Studying relations between community and land in the context of depopulation raises several key questions: Through which archives and material landscapes might we access histories of depopulation? Which political and cultural processes are rendered visible by earthquakes, floods, landslides and crop failures? How do such events function as vehicles for social and political transformation? How are emptying towns shaped contemporaneously to urban expansion and other transregional processes? In what ways can we deepen awareness of the material histories connecting communities and land on European and Mediterranean peripheries?

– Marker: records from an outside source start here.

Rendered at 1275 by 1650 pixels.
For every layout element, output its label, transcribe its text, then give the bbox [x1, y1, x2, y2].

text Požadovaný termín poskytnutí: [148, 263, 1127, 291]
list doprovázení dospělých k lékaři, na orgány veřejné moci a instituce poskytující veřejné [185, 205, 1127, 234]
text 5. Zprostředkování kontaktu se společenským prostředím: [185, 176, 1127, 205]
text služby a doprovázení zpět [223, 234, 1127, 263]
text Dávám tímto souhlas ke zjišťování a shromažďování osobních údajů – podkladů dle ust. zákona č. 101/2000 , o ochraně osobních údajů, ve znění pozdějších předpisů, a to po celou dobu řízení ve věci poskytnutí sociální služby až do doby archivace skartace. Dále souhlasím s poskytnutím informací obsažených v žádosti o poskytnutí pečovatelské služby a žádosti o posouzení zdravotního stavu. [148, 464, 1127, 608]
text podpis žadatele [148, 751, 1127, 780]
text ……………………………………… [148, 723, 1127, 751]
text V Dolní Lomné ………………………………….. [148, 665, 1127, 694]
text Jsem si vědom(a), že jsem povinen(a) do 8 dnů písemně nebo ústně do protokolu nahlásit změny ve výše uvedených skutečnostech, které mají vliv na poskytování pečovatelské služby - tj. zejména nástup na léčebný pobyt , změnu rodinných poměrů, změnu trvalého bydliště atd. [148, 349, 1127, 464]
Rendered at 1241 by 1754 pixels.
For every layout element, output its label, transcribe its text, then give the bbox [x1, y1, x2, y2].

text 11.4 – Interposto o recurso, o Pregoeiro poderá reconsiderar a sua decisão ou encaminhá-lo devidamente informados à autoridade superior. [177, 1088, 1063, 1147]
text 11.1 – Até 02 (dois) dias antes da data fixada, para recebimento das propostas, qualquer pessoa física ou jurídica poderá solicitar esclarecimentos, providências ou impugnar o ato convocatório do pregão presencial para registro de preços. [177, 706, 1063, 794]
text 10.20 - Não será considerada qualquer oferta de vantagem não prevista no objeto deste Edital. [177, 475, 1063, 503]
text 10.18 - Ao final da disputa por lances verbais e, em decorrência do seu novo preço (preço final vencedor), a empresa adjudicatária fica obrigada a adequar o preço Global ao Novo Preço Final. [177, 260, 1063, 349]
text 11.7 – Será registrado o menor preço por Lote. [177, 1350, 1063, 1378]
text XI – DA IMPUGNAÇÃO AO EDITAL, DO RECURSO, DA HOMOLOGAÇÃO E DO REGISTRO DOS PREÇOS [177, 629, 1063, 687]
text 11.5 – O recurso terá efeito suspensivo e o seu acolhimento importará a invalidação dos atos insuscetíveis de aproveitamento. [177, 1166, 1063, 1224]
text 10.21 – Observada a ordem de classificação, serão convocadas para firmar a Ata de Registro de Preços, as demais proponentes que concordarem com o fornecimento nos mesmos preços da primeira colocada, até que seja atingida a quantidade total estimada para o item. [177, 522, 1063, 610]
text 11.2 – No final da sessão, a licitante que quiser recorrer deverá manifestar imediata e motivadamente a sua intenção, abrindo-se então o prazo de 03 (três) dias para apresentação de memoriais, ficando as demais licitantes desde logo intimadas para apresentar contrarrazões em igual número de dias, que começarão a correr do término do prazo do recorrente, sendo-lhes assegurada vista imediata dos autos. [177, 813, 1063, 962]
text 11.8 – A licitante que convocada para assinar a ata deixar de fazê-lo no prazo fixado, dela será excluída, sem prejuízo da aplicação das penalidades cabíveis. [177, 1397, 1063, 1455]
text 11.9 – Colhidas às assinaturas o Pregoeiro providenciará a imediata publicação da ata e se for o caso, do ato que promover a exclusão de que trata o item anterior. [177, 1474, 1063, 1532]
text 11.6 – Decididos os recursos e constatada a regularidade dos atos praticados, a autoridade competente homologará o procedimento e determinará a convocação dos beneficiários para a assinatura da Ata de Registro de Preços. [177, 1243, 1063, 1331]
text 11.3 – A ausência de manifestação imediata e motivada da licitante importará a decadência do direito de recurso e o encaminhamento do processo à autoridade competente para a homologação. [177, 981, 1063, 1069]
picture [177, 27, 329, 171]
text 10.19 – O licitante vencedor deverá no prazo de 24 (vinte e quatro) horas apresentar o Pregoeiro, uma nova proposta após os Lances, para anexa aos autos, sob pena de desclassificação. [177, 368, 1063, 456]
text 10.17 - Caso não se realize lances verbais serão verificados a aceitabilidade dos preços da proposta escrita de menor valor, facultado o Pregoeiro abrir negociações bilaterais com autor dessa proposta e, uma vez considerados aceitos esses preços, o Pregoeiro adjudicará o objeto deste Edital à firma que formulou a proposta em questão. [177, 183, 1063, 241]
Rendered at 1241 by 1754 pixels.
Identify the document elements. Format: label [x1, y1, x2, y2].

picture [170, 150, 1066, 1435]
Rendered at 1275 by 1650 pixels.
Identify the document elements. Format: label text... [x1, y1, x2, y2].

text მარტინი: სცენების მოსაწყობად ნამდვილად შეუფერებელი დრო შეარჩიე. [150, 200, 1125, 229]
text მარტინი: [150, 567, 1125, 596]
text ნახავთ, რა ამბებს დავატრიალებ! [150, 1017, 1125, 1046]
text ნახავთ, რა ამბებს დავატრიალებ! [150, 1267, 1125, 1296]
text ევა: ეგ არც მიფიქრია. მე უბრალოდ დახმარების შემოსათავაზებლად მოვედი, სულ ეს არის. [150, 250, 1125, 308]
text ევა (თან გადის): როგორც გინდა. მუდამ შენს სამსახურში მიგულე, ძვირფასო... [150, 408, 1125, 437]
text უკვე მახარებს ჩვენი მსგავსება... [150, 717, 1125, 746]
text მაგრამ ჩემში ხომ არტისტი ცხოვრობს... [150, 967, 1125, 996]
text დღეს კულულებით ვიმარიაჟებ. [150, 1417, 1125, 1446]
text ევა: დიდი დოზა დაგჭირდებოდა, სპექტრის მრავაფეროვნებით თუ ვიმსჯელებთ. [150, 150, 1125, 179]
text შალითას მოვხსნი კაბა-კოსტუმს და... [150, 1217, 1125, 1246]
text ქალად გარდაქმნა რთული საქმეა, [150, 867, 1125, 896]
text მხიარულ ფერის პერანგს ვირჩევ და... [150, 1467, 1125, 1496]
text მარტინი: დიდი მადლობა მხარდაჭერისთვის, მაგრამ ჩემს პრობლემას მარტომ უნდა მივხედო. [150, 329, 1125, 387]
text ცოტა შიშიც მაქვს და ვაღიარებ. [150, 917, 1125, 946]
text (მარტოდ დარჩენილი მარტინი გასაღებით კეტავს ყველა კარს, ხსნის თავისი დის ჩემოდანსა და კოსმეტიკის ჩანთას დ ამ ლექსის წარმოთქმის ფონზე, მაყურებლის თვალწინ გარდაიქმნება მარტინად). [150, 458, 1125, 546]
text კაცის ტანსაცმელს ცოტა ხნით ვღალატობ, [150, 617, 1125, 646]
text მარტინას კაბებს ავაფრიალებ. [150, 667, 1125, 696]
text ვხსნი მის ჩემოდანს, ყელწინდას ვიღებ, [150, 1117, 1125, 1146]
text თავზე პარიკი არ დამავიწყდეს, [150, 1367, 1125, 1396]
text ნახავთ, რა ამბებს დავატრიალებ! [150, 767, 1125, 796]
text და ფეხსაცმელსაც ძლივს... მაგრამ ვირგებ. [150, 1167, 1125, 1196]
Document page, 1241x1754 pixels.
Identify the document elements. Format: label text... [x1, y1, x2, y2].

Using the tools of global microhistory and historical anthropology, my research seeks to understand how Petrizzi and its material landscapes provide insight on processes that cross regional and temporal boundaries. I trace a series of events and questions connecting people and land. With the slow dissolution of baronial estates during the nineteenth century, a land-purchasing ‘mania’ fuelled emigration. Attempting to maintain power, landowners barred infrastructural development schemes, such as a road connecting the town to the countryside and surrounding towns. Peasants petitioned against this act and occupied public land. Over the course of the twentieth century, the growing occurrence of landslides, fires and crop failures was linked to the absence of maintenance due to emigration. In 1951, floods destroyed over 200 houses and pushed the municipality to consider relocating to the nearby ‘hamlet’ on former communal lands. From that moment onwards, the population declined to less than one quarter its population at the turn of the century. With this project, I hope to show how ‘community’ and ‘nature’ became increasingly entrenched, shedding light on the larger conjuncture of migration, environment and depopulation.